Source document:
:::
Beta-oxidation is up-regulated in schizophrenia. Malonyl-CoA inhibits beta-oxidation. Malonyl-CoA is synthesized by acetyl-CoA carboxylase which is a biotin-dependent enzyme. With deficiencies in biotin due to dysregulation of the SMVT malonyl-CoA will not be synthesized which will lead to low levels of malonyl-CoA and increased beta-oxidation which is what is seen in schizophrenia.
Acetyl-CoA carboxylase is a biotin-dependent enzyme that catalyzes the irreversible carboxylation of acetyl-CoA to produce malonyl-CoA. Malonyl-CoA inhibits the rate-limiting step in beta-oxidation of fatty acids. Malonyl-CoA inhibits fatty acids from associating with carnitine by regulating the enzyme carnitine acyltransferase.
Biotin supplementation would then both inhibit beta-oxidation and assist with chain elongation in fatty acid biosynthesis.
I have been arguing that increases is beta-oxidation that result from increased intakes of polyphenols can lead to difficulties in schizophrenia. Given the dual functions of malonyl-CoA in inhibiting beta-oxidation and assisting with fatty acid elongation if there is excessive beta-oxidation there could be difficulties in fatty acid elongation. Supplemental biotin would decrease beta-oxidation and increase fatty acid elongation which would be headed in the right direction. Biotin would not be supplemented at the same time as pantothenic acid as pantothenic acid is a competitive inhibitor of biotin transport.
High homocysteine levels indicate the transsulfuration pathway (homocysteine to L-cysteine) is dysregulated. Taurine is synthesized from L-cysteine. Taurine is needed to form various bile acids. Bile acids are needed for fat absorption.
Polyphenols can increase beta-oxidation which can lead to serious difficulties if there are difficulties in fat absorption which are likely if there are high homocysteine levels.
:::
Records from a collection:
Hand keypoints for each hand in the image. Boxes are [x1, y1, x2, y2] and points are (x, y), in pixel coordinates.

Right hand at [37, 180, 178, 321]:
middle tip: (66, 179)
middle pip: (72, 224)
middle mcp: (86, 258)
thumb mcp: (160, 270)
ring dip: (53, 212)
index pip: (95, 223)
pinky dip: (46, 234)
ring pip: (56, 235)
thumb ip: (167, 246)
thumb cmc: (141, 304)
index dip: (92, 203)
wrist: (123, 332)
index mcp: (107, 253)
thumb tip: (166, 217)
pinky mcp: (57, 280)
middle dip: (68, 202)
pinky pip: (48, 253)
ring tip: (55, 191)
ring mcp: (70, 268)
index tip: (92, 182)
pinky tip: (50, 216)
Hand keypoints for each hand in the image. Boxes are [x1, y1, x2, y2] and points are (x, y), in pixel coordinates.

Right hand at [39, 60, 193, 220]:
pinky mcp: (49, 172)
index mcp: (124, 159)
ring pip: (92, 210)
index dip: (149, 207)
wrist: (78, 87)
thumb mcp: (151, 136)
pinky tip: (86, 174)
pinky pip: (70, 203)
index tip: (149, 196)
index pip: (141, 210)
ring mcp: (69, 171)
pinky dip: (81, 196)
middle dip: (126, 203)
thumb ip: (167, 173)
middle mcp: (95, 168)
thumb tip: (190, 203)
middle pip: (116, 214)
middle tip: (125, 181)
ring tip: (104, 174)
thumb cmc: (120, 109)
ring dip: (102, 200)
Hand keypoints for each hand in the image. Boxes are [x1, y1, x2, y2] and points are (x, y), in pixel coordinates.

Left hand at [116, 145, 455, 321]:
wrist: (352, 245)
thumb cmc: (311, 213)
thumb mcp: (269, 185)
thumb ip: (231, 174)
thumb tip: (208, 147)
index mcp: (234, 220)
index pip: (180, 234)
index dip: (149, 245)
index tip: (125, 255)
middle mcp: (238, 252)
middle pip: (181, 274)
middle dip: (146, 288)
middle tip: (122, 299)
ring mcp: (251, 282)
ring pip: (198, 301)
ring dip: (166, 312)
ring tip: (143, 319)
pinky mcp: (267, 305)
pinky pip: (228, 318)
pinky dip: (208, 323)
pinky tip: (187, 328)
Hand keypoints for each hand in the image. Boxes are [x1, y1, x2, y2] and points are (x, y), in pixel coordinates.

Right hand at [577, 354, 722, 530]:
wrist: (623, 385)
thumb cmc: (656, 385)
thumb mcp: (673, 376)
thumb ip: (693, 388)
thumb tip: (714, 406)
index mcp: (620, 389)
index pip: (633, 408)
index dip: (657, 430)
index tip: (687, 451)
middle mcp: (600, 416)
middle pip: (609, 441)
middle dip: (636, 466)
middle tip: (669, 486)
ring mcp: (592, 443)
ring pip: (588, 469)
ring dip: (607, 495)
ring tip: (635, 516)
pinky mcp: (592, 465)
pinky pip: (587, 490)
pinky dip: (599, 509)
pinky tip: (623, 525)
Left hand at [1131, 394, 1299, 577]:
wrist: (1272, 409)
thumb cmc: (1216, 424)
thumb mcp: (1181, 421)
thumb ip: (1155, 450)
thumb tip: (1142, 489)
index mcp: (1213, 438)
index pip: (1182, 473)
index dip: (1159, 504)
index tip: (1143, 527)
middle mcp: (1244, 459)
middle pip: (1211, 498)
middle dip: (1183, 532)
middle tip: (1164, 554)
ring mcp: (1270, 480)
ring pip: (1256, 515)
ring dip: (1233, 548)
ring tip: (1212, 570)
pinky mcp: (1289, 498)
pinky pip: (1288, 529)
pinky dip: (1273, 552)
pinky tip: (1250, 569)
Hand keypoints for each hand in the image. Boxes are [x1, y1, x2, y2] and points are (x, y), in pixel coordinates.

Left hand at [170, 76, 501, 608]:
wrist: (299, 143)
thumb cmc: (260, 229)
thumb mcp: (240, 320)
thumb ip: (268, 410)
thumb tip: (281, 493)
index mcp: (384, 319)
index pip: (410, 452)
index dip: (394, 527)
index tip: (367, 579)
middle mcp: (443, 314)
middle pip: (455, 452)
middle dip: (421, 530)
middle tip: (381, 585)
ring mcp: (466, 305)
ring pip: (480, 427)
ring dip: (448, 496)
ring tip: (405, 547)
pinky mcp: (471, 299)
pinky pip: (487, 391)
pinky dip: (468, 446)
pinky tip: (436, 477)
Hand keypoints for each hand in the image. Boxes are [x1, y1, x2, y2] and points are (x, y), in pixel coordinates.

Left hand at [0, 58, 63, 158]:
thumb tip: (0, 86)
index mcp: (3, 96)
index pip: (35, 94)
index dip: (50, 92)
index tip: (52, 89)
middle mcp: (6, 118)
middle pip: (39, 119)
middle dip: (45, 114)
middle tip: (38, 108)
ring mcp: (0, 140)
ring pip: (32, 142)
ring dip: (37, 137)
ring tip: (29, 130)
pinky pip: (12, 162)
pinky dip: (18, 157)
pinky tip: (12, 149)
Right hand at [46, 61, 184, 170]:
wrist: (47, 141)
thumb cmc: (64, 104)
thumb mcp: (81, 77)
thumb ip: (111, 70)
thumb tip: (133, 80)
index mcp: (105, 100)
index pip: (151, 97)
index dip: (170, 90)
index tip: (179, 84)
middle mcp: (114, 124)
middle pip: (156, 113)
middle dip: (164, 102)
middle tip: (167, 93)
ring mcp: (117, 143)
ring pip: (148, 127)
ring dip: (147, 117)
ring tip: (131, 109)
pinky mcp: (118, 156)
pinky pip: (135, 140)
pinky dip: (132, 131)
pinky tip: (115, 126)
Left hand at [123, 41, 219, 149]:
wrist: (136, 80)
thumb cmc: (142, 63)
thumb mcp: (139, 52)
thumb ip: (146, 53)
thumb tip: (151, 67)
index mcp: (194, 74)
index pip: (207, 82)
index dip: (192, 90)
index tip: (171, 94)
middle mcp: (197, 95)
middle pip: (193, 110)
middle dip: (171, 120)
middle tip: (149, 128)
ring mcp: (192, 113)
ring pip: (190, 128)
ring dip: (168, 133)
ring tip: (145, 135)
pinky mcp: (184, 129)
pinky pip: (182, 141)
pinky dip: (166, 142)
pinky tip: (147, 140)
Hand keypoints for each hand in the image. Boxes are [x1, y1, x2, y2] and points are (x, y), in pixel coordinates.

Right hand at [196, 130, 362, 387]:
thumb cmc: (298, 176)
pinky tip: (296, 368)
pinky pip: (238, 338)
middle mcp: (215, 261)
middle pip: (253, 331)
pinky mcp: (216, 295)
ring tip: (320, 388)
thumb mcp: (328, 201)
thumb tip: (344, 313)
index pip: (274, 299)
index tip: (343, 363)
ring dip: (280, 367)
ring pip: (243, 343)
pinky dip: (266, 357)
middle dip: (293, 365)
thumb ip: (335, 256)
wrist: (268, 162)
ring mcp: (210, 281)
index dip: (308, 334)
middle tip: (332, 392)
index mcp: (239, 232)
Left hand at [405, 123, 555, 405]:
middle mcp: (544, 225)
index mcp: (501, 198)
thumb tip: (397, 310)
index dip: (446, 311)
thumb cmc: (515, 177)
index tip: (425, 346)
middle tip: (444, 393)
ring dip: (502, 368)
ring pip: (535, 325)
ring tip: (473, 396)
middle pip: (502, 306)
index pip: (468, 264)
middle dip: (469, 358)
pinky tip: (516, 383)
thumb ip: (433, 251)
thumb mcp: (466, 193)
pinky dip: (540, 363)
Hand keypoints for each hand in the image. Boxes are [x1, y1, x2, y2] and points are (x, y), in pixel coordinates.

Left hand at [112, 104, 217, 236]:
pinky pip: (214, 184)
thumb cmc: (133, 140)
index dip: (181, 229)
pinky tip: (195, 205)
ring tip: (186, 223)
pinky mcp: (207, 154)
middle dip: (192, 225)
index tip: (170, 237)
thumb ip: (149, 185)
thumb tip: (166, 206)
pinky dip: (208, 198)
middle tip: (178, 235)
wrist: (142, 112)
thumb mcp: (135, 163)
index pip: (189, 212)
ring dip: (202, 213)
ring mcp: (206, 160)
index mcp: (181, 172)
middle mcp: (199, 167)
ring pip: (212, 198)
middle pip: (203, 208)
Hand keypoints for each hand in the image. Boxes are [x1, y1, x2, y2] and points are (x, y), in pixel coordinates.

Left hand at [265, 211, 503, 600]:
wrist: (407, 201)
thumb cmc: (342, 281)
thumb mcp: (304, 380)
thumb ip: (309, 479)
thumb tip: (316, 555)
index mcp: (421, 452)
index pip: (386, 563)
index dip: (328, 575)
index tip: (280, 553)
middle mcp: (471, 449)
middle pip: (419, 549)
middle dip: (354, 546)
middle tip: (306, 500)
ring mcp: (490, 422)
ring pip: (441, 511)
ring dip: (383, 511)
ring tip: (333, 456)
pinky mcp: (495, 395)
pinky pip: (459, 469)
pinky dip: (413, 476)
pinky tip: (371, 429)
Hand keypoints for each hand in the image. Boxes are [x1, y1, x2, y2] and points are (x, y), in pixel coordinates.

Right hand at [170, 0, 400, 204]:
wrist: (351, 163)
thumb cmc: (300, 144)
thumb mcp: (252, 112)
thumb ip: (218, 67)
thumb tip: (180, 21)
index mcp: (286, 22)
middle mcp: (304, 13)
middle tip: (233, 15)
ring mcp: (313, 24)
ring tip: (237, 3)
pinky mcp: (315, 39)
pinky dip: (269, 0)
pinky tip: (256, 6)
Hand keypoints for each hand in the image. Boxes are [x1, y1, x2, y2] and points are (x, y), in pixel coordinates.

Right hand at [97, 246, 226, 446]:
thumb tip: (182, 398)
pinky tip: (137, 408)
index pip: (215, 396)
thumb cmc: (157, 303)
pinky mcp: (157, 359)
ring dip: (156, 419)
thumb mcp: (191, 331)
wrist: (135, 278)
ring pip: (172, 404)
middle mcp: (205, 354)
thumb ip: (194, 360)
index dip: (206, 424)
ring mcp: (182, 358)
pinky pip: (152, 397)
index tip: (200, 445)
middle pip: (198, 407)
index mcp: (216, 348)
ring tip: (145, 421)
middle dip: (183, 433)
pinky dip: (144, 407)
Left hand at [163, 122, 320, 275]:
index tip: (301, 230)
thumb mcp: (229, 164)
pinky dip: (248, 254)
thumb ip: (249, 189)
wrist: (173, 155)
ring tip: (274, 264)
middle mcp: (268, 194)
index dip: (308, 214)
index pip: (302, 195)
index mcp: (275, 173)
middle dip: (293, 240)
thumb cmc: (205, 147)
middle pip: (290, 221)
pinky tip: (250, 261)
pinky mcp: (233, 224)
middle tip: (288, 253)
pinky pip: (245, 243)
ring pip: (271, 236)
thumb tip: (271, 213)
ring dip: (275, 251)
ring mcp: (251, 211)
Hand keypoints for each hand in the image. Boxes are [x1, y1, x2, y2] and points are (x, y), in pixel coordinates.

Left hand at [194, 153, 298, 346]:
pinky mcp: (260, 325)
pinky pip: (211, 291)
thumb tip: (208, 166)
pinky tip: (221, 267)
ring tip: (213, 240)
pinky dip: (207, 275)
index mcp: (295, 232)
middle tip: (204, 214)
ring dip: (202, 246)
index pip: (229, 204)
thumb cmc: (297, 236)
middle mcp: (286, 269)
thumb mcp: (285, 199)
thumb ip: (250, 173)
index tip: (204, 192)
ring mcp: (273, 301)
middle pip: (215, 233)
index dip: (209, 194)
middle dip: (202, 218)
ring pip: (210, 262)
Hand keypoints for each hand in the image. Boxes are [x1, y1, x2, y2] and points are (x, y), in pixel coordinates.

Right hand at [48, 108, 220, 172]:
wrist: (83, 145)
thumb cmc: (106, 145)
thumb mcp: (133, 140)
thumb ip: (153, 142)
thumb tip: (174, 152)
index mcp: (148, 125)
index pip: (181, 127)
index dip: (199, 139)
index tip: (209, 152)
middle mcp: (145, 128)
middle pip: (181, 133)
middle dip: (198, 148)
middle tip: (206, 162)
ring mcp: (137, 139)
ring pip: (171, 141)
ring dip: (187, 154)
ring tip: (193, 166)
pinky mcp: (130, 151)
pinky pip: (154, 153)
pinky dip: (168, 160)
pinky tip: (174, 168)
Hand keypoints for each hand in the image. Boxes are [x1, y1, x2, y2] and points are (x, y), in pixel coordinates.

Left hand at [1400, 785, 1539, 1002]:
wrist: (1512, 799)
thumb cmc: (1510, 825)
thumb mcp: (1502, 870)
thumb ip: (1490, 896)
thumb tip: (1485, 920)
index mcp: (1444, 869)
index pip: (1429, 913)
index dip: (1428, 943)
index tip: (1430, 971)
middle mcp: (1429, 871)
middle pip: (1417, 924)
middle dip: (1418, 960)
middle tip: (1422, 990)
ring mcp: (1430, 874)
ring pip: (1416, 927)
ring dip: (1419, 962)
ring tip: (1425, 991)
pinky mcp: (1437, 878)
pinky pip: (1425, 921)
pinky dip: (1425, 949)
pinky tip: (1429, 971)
:::
Exercise 1: Reproduce the passage of the post on biotin and beta-oxidation from "Acetyl-CoA carboxylase is" to "fatty acid biosynthesis.", inclusive.
Exercise 2: Continue the post on biotin and beta-oxidation from the point where it stops.
The entries are separate material and not part of the post on biotin and beta-oxidation.

Your response 1:
Acetyl-CoA carboxylase is a biotin-dependent enzyme that catalyzes the irreversible carboxylation of acetyl-CoA to produce malonyl-CoA. Malonyl-CoA inhibits the rate-limiting step in beta-oxidation of fatty acids. Malonyl-CoA inhibits fatty acids from associating with carnitine by regulating the enzyme carnitine acyltransferase.
Biotin supplementation would then both inhibit beta-oxidation and assist with chain elongation in fatty acid biosynthesis.

Your response 2:
Many illnesses for which polyphenols have been postulated to be treatments are associated with high levels of homocysteine, however, where there are high homocysteine levels there could be difficulties in fatty acid absorption. Increasing levels of polyphenols, which increase beta-oxidation, would be contradicted where there are difficulties in fatty acid absorption and metabolism.
Polyphenol supplements are frequently suggested as treatments for Alzheimer’s disease and Parkinson’s disease, however, both Alzheimer’s disease and Parkinson’s disease are associated with high homocyteine levels whereby there could be difficulties in fatty acid absoption. Polyphenol supplements could worsen Alzheimer’s disease and Parkinson’s disease. In the treatment of Alzheimer’s disease polyphenols have been full of promise but have failed to deliver effective treatments.
Caffeine pills have nowhere near the same effect as coffee. There must be more to the effects of coffee than caffeine and that something more is the polyphenol contents of coffee and the effect of those polyphenols on beta-oxidation.